Münchner Kommunalwahl 2026: Prominente Gewinner und überraschende Verlierer
Hildegund LachmannProminente Kandidaten bei den Münchner Stadtratswahlen: Wer hat es geschafft? - Münchner Kommunalwahl 2026: Prominente Gewinner und überraschende Verlierer
Die Ergebnisse der Münchner Kommunalwahl 2026 bringen neue Gesichter in den Stadtrat. Zwar kandidierten mehrere prominente Bewerber für ein Mandat, doch nur wenige zogen schließlich in das Gremium ein. Die am 8. März abgehaltene Wahl brachte Verschiebungen in der Vertretung der Parteien mit sich.
Patricia Riekel, ehemalige Chefredakteurin des Magazins Bunte, wird für die FDP in den Münchner Stadtrat einziehen. Ihre Partei konnte laut vorläufigem Endergebnis insgesamt drei Sitze gewinnen. Riekel war auf der FDP-Liste von Platz vier auf Platz zwei vorgerückt, was ihre Chancen deutlich verbesserte.
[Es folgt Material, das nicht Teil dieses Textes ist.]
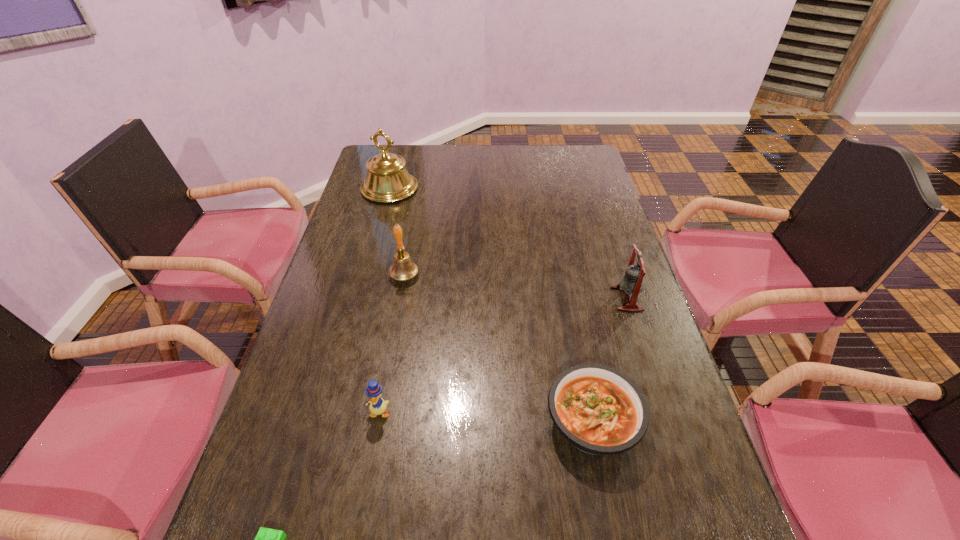
Identify the location of object positioned at the far edge. This screenshot has width=960, height=540. (387, 180).

Where is `object located in the left edge section of the desktop`? The height and width of the screenshot is (540, 960). object located in the left edge section of the desktop is located at coordinates (387, 180).

Find the location of a particular element. The height and width of the screenshot is (540, 960). bell located in the right edge section of the desktop is located at coordinates (632, 283).

Find the location of a particular element. stew at the right edge is located at coordinates (599, 410).

At what (x,y) coordinates should I click in order to perform the action: click on object positioned at the far left corner. Please return your answer as a coordinate pair (x, y). Image resolution: width=960 pixels, height=540 pixels. Looking at the image, I should click on (387, 180).

What are the coordinates of `vacant space at the far edge of the desktop` in the screenshot? It's located at (519, 157).

This screenshot has width=960, height=540. In the image, there is a desktop. In order to click on vacant space at the left edge in this screenshot , I will do `click(312, 313)`.

The height and width of the screenshot is (540, 960). I want to click on vacant space at the right edge of the desktop, so click(x=685, y=415).

Where is `vacant space in between the duckling and the tallest object`? The height and width of the screenshot is (540, 960). vacant space in between the duckling and the tallest object is located at coordinates (384, 300).

Locate an element on the screen. The width and height of the screenshot is (960, 540). vacant area that lies between the tallest object and the fourth tallest object is located at coordinates (384, 300).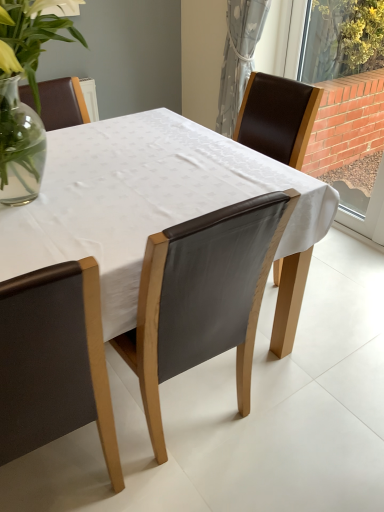
Question: Based on their sizes in the image, would you say brick wall at right is bigger or smaller than matte brown leather chair at lower left, placed as the 1th chair when sorted from left to right?

Choices:
 (A) small
 (B) big

Answer: (A)

Question: From a real-world perspective, is brick wall at right above or below matte brown leather chair at lower left, which is the 2th chair from right to left?

Choices:
 (A) below
 (B) above

Answer: (B)

Question: Considering the real-world distances, which object is farthest from the matte brown leather chair at lower left, which is the 2th chair from right to left?

Choices:
 (A) brick wall at right
 (B) white fabric table at center
 (C) gray textured curtain at upper right
 (D) leather at center, arranged as the first chair when viewed from the right

Answer: (A)

Question: Which of these objects is positioned closest to the gray textured curtain at upper right?

Choices:
 (A) matte brown leather chair at lower left, which is the 2th chair from right to left
 (B) brick wall at right
 (C) white fabric table at center
 (D) leather at center, arranged as the first chair when viewed from the right

Answer: (B)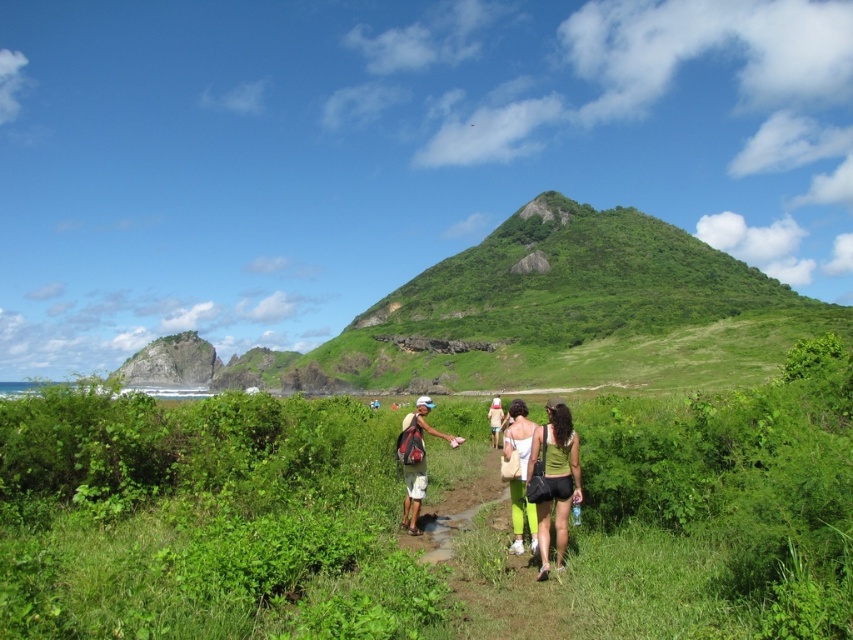
Question: Is the position of matte green pants at center less distant than that of matte khaki shorts at center?

Choices:
 (A) yes
 (B) no

Answer: (A)

Question: Can you confirm if matte green pants at center is bigger than matte khaki shorts at center?

Choices:
 (A) no
 (B) yes

Answer: (A)

Question: Which point is closer to the camera?

Choices:
 (A) (563, 484)
 (B) (740, 529)
 (C) (521, 429)

Answer: (B)

Question: Does green grassy hill at upper center have a smaller size compared to matte green pants at center?

Choices:
 (A) no
 (B) yes

Answer: (A)

Question: Which object is closer to the camera taking this photo?

Choices:
 (A) matte khaki shorts at center
 (B) green fabric dress at center
 (C) green leafy vegetation at center
 (D) matte green pants at center

Answer: (C)

Question: Which of these objects is positioned closest to the green fabric dress at center?

Choices:
 (A) matte khaki shorts at center
 (B) matte green pants at center
 (C) green grassy hill at upper center

Answer: (B)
Auf ihrer Kampagnenwebsite warb sie mit dem Slogan "Aus Liebe zu München" – begleitet von einem Herz-Symbol – und unterstrich damit ihren lokalen Fokus. Zuvor hatte sie bereits die FDP-Fraktion im Bezirksausschuss von Bogenhausen geleitet.
Erwin Aljukic, bekannt als Schauspieler in der Rolle des Frederik Neuhaus in der Serie Marienhof, trat für die Linke an, verfehlte jedoch den Einzug in den Stadtrat. In seinem Wahlkampf betonte er seine bosnisch-muslimischen Wurzeln und setzte sich für eine bessere Repräsentation von Migrantengemeinden und Menschen mit Behinderungen in München ein. Trotz seiner öffentlichen Bekanntheit reichte es nicht für die nötige Stimmenzahl.
Auch Michael Graeter, das reale Vorbild für "Baby Schimmerlos" in der Serie Kir Royal, scheiterte an der Hürde für ein Ratsmandat. Zwar platzierten ihn die Wähler auf Platz sieben der München-Liste, doch das reichte nicht für einen Sitz.
Die Wahlergebnisse bestätigen drei Sitze für die FDP, darunter Riekel als neue Stadträtin. Aljukic und Graeter verpassten trotz ihrer Prominenz die notwendige Unterstützung. Der neue Stadtrat tritt nun mit einer Mischung aus erfahrenen und frischen Vertretern seine Amtszeit an.